Lo stesso giorno di Castelli, un intellettuale e manager, evidentemente snob, con la puzza al naso, un sacco di soldi e probabilmente anche «massone, filo islamico e finiano», scrive una lettera aperta a suo figlio. «Stai per finire la tua università, sei stato bravo…Penso con amarezza a ciò che ti aspetta. Questo paese, il tuo paese, non è più un posto in cui sia possibile stare con orgoglio…Per questo il mio consiglio è che tu prenda la strada dell’estero…». Pier Luigi Celli è stato direttore generale della Rai, ora è direttore generale della Luiss, università che fa capo alla Confindustria.

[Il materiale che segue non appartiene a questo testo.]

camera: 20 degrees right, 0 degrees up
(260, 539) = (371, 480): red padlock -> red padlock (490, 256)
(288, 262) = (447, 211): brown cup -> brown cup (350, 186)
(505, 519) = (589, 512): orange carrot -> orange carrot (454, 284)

Dunque, un sovversivo malmostoso.

Lo stesso giorno di Castelli, Gasparri, Frattini e Celli, il “governatore” della Puglia, Nichi Vendola, rilascia un’intervista in cui dice: «Tutti mi vogliono riconfermato, i verdi, il partito socialista e Rifondazione». Cioè più o meno, se questi sono gli sponsor, il 3/4 per cento dell’elettorato.

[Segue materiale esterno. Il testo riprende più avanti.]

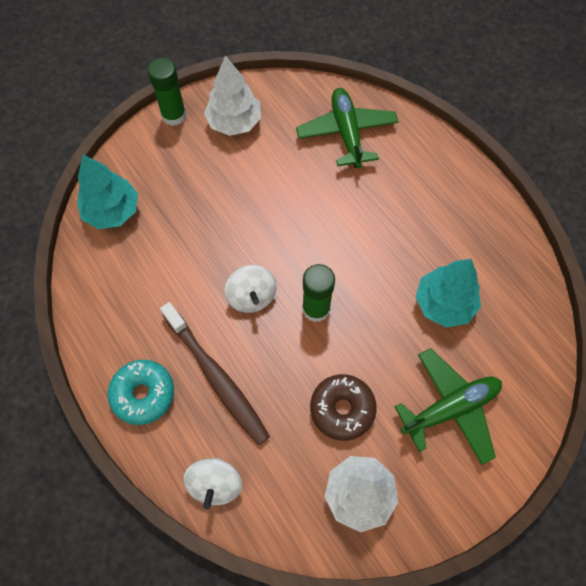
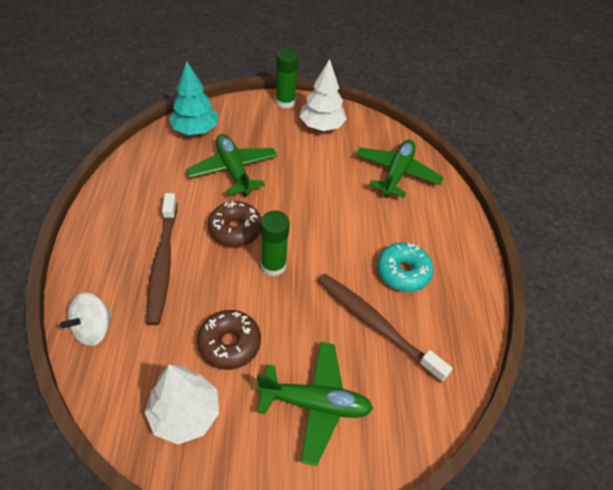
camera: 30 degrees right, 15 degrees down
(143, 394) = (107, 241): turquoise donut -> turquoise donut (403, 272)
(193, 233) = (233, 170): none -> green plane
(251, 296) = (235, 230): white spinning top -> brown donut
(444, 303) = (376, 325): turquoise tree -> brown toothbrush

Ma a Vendola non sembrano pochi e, comunque, lui un’idea chiara ce l’ha sul perchè altri non lo vogliono: Casini è il leader dell’Udc, Casini è il cognato di Caltagirone, Caltagirone lavora anche in Puglia. Ecco svelato l’arcano, una questione di “famiglia”. E poi Vendola porta prove del consenso di massa di cui gode: «Un vecchietto mi ha regalato un orecchino e mi ha detto: non mollare».

Un giorno strano, un giorno storto nella tranquilla normalità italiana? Due giorni prima tutti i tg e i quotidiani hanno “aperto” con la notizia: «Il capo del governo non è indagato per mafia». Il mondo alla rovescia, la notizia sarebbe il contrario e che un capo di governo “non” sia indagato per mafia è l’ovvietà. Volendo si potrebbe fare un titolo del genere ogni giorno.

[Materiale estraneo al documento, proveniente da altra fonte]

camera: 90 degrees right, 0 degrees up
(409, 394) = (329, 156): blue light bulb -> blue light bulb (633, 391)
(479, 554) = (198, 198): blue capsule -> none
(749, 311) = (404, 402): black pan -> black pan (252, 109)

Ma…Il giorno prima ancora i quotidiani di destra vicini al premier avevano titolato: “Berlusconi indagato per mafia”. Se l’erano chiamata? E perchè? Comunque in un mondo normale se un direttore annuncia e stampa l’incriminazione del premier e poi si constata che era una notizia falsa e sbagliata, quel direttore si dimette o almeno prova a spiegare e chiedere scusa. Invece il giorno dopo il titolo era: «Non sanno più cosa inventarsi». Autobiografia?

«Chiamate gli infermieri» è l’unico filo che lega tutte queste cronache. Chiamate gli infermieri perchè qualcuno straparla e minaccia di essere nocivo, pericoloso per se stesso e soprattutto per gli altri. Decidete poi voi se gli infermieri debbano correre all’indirizzo di un ministro degli esteri cui appare “normale” fare l’imitazione di Costantino imperatore romano convertito al cristianesimo al punto di farne religione di Stato e di metterlo in bandiera, insomma, “in hoc signo vinces” duemila anni dopo.

Oppure a casa del vice ministro che vede “massoni e islamici” uniti nella lotta. Oppure al recapito del rivoluzionario gentile della sinistra pugliese che si proclama martire dell’alleanza D’Alema-Caltagirone. Dite che a far queste scelte c’è troppo lavoro per gli infermieri? Che non ce la fanno, che non ce la farebbero neppure a mandarli? E allora gli infermieri non resta che mandarli a casa di Celli e di suo figlio che, addirittura, pensano di lasciare questo paese perduto. Sì, è questo l’indirizzo giusto per gli infermieri: dove la follia è norma, abitudine e costume, sono i sani di mente quelli da rinchiudere.